= Feminist therapy =

Set of related therapies

Feminist therapy is a set of related therapies arising from what proponents see as a disparity between the origin of most psychological theories and the majority of people seeking counseling being female. It focuses on societal, cultural, and political causes and solutions to issues faced in the counseling process. It openly encourages the client to participate in the world in a more social and political way.

Feminist therapy contends that women are in a disadvantaged position in the world due to sex, gender, sexuality, race, ethnicity, religion, age and other categories. Feminist therapists argue that many problems that arise in therapy are due to disempowering social forces; thus the goal of therapy is to recognize these forces and empower the client. In a feminist therapy setting the therapist and client work as equals. The therapist must demystify therapy from the beginning to show the client that she is her own rescuer, and the expectations, roles, and responsibilities of both client and therapist must be explored and equally agreed upon. The therapist recognizes that with every symptom a client has, there is a strength.

Feminist therapy grew out of concerns that established therapies were not helping women. Specific concerns of feminist therapists included gender bias and stereotyping in therapy; blaming victims of physical abuse and sexual abuse; and the assumption of a traditional nuclear family.
== Principles ==
1. An egalitarian relationship (a relationship in which the participants have equal status) between therapist and client is key in feminist therapy, utilizing the therapist's psychological knowledge and the client's knowledge of herself. The inherent power differentials between therapist and client are addressed, and the client must realize that the therapist is not giving her power, but power comes from within herself. This relationship provides a model for women to take responsibility in making all of their relationships egalitarian. Feminist therapists focus on embracing the client's strengths rather than fixing their weaknesses, and accept and validate the client's feelings.
2. Feminist therapy theory is always being revised and added to as social contexts change and the discourse develops.
3. The therapist always retains accountability.
4. The feminist therapy model is non-victim blaming.
5. The client's well-being is the leading principle in all aspects of therapy.

==Feminist therapists' responsibilities==

1. Feminist therapists must integrate feminist analysis in all spheres of their work.
2. Feminist therapists must recognize the client's socioeconomic and political circumstances, especially with issues in access to mental health care.
3. Feminist therapists must be actively involved in ending oppression, empowering women and girls, respecting differences, and social change.
4. Feminist therapists must be aware of their own situated experience (their own socioeconomic and political situations as well as sex, gender, race, sexuality, etc.) and is constantly self-evaluating and remedying their own biases and oppressive actions.
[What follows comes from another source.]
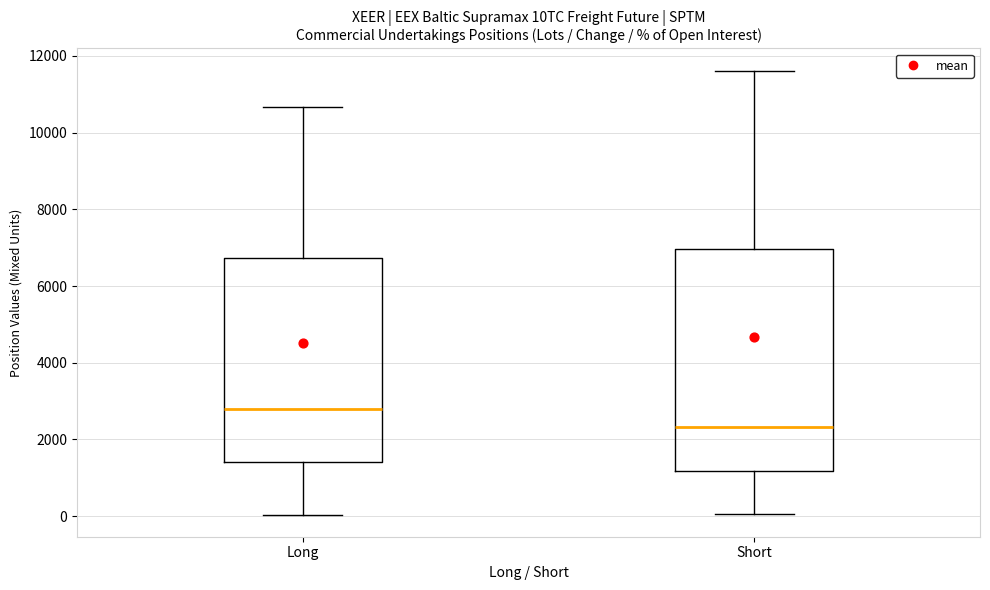

Which box's median line is the lowest?

Short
As well as must be learning about other dominant and non-dominant cultural and ethnic experiences.
5. Feminist therapists must accept and validate their client's experiences and feelings.

==Contributors==

- Jamie Kohanyi
- Judith Worell
- Pam Remer
- Sandra Bem
- Laura Brown
- Jean Baker Miller
- Carolyn Enns
- Ellyn Kaschak
- Bonnie Burstow
- Judith V. Jordan
- Mary N. Russell

==Criticism==

In 1977, scholar Susan Thomas argued that feminist therapy was "more [a] part of a social movement than [a] type of psychotherapy", and was so intimately tied to broader social and political feminism that its legitimacy as a therapeutic school was questionable.
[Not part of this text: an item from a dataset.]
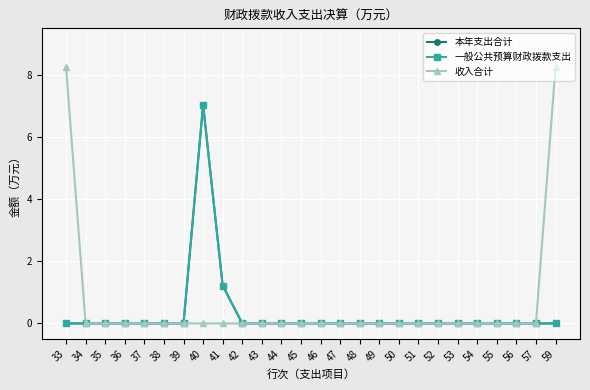

Where is 本年支出合计 nearest to the value 3?

41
Psychiatrist Sally Satel of Yale University has been critical of feminist therapy since the late 1990s, characterizing it as promoting a paranoid conspiracy. Satel argued in her 2000 book P.C. MD: How Political Correctness Is Corrupting Medicine that the very concept of feminist therapy is contrary to the methods and goals of psychotherapy, sometimes so far as to veer into potential malpractice. Traditionally, notes Satel, the goal of therapy is to help the patient understand and alter unrealistic thinking and unhealthy behaviors to improve the patient's confidence, interpersonal skills, and quality of life. Traditional therapy, while rooted in well-tested methods, must also be flexible enough to adapt to each patient's unique experiences, personality and needs.